# South African Timeshare problems



## Crusader (May 16, 2007)

If you need advice or have any timeshare (or points) problems in South Africa then check my blog out.  It is not a sales blog but rather a non-partisan consumer advice site to guide you through the minefield of SA timeshare.  Check it out at:  http://timesharesa.blogspot.com.  You wont be sorry - HAVE YOUR SAY ON TIMESHARE SA!


----------



## Bill4728 (May 16, 2007)

Per BBS rules  please post a message on only one board. 


Since this is about S. Africa and we have a S. African board, I'm going to move this message to that board.


----------



## AwayWeGo (May 16, 2007)

*I'm A-Squinting At It But I'm Not Making Anything Out.*




Crusader said:


> If you need advice or have any timeshare (or points) problems in South Africa then check my blog out.  It is not a sales blog but rather a non-partisan consumer advice site to guide you through the minefield of SA timeshare.  Check it out at:  http://timesharesa.blogspot.com.  You wont be sorry - HAVE YOUR SAY ON TIMESHARE SA!


It's unfortunate the web site design makes for such difficult reading -- small light lettering against all-black background is tough for an old crosseyed guy like me to make out.  Too bad -- the web site might have contained useful information.  Then again, how useful is it if I can't read it? 

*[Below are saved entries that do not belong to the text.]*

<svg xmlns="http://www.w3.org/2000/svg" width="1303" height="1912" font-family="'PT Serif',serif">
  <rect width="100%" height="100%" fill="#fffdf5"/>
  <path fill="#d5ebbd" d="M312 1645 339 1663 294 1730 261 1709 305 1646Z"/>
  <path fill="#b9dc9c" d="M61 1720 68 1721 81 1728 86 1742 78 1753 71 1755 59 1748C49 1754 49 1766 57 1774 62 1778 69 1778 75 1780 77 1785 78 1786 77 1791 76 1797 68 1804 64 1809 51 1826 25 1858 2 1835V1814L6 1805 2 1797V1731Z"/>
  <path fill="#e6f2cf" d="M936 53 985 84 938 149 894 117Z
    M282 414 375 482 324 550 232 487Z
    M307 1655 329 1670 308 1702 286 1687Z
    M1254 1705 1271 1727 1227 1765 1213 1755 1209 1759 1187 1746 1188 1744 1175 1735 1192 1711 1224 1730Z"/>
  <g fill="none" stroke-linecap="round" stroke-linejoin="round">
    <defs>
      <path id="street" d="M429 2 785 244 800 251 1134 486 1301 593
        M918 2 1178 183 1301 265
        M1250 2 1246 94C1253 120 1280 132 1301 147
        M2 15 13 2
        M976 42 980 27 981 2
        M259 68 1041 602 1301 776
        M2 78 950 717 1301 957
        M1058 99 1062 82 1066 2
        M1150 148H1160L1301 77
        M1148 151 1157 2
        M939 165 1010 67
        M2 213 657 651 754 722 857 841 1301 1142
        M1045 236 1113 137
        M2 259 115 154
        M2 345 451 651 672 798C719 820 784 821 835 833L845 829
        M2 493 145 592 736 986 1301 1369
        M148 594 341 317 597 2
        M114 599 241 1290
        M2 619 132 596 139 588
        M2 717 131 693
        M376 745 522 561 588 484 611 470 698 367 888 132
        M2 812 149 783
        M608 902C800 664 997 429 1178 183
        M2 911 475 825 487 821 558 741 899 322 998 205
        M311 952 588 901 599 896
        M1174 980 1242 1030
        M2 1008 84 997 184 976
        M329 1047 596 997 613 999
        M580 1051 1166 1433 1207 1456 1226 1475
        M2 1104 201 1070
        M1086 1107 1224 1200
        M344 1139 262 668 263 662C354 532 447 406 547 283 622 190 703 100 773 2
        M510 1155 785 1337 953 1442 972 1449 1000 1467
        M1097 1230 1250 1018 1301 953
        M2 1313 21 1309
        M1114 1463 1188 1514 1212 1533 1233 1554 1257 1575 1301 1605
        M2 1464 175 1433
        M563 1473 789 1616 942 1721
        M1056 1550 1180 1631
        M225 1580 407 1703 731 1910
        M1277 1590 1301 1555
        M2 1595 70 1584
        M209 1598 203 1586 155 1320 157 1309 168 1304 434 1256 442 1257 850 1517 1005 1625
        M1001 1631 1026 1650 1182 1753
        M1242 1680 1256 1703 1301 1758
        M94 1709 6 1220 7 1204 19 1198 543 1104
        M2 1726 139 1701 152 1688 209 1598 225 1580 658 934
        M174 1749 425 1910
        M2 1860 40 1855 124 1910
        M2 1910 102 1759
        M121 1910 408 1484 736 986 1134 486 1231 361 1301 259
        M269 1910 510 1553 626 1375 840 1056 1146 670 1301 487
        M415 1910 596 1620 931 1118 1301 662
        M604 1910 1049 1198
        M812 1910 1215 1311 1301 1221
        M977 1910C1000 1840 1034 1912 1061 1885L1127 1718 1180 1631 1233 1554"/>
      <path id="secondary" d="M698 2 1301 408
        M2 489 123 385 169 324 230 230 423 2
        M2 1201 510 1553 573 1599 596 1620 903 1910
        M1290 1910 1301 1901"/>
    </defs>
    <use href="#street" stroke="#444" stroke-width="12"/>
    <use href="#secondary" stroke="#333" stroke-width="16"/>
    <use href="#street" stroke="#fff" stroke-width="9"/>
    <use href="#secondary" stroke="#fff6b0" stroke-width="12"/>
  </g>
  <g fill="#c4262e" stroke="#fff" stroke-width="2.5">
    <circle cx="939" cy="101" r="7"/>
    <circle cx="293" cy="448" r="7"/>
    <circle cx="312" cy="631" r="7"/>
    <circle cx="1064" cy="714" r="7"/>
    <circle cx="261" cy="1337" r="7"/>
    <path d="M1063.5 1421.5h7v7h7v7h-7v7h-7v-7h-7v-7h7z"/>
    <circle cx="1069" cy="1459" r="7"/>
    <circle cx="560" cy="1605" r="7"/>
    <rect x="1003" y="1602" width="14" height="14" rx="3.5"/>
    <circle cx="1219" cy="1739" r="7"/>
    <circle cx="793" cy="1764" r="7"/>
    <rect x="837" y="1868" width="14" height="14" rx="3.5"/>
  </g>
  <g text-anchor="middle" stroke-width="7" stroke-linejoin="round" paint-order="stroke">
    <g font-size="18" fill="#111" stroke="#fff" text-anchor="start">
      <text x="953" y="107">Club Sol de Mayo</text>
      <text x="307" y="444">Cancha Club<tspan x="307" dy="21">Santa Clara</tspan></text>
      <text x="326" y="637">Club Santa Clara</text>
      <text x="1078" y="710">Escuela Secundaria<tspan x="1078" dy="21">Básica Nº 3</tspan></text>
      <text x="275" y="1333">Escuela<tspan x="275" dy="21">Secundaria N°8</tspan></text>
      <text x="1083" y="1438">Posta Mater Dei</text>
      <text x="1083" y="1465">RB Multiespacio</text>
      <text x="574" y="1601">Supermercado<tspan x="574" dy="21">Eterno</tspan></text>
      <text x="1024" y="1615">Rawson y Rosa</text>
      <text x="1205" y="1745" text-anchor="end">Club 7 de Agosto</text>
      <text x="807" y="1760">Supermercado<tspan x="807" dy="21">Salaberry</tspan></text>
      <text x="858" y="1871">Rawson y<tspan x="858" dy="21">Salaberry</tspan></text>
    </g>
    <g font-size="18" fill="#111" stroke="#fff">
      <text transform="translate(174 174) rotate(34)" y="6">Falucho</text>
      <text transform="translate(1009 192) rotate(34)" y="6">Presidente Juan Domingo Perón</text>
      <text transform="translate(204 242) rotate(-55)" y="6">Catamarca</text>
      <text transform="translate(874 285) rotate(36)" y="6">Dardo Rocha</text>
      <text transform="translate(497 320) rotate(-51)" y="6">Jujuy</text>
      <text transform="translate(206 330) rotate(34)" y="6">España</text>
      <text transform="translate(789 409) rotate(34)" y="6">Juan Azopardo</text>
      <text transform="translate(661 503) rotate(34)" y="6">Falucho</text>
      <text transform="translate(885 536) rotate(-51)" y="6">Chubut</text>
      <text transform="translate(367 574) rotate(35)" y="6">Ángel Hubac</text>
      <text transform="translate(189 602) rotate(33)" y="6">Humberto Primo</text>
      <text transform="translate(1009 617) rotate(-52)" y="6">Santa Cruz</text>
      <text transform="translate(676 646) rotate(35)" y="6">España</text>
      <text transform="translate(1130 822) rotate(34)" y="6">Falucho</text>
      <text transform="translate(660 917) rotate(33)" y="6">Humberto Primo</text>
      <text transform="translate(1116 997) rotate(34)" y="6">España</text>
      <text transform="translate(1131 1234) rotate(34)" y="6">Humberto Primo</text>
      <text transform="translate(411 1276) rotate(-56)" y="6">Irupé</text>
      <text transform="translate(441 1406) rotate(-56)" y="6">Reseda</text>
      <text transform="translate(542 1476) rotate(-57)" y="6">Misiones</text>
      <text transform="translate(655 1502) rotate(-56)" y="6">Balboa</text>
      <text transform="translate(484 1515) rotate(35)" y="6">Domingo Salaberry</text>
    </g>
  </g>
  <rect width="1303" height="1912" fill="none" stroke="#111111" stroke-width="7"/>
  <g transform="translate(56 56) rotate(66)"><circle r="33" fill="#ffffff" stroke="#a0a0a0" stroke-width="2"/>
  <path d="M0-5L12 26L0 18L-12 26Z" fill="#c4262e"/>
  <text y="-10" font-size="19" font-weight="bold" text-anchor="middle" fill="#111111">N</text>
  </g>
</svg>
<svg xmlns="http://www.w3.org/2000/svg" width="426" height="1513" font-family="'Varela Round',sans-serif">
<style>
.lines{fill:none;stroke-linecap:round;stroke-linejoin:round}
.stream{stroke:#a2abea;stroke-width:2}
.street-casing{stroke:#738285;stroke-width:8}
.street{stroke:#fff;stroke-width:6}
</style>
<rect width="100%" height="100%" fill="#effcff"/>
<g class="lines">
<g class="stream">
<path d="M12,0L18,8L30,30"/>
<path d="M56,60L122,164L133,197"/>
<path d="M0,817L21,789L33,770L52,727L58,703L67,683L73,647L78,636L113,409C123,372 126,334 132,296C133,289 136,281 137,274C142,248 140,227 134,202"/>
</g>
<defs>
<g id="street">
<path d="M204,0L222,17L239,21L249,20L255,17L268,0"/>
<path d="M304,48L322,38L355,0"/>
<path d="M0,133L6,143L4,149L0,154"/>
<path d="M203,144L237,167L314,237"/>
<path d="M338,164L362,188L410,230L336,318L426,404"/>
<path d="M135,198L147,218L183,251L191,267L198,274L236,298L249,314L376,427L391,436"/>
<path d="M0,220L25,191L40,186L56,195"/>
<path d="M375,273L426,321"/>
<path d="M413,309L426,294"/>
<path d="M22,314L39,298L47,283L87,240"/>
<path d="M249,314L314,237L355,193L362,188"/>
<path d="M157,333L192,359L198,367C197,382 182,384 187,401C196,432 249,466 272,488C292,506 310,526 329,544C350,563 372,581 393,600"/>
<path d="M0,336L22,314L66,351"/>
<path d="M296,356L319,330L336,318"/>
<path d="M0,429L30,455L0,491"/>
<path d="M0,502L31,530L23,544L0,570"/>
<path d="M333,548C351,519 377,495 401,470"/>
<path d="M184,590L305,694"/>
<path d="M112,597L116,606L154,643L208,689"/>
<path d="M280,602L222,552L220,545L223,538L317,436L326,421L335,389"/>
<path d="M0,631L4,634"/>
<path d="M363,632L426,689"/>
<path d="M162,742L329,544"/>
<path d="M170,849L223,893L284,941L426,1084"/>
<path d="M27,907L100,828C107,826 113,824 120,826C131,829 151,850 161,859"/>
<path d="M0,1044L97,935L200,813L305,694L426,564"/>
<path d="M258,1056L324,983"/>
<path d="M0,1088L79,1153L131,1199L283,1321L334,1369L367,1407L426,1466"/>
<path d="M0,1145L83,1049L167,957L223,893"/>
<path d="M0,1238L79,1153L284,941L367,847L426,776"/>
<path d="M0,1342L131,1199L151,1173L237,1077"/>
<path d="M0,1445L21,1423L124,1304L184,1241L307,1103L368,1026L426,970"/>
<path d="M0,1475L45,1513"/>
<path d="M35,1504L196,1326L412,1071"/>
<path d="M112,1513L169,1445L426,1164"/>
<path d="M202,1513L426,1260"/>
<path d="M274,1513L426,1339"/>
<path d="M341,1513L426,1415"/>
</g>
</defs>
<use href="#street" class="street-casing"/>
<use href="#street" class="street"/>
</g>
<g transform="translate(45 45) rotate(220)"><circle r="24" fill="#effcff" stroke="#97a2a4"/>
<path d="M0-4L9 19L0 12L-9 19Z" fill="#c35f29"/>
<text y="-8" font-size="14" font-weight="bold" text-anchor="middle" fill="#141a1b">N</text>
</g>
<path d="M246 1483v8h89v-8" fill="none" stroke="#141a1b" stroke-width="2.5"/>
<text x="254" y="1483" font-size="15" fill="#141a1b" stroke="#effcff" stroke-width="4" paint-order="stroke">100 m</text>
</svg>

-- Alan Cole, McLean (Fairfax County), Virginia, USA.​


----------



## TSTex02 (May 18, 2007)

*This could be good*

I agree with Allan. This could be a great asset to those of us interested in SA timesharing. Please change your website background to make it more readable. Those of us with old eyes would be grateful. Thanks.


----------



## happymum (May 18, 2007)

Some excellent information, much of it relevant to timeshare sales everywhere. Thanks.


----------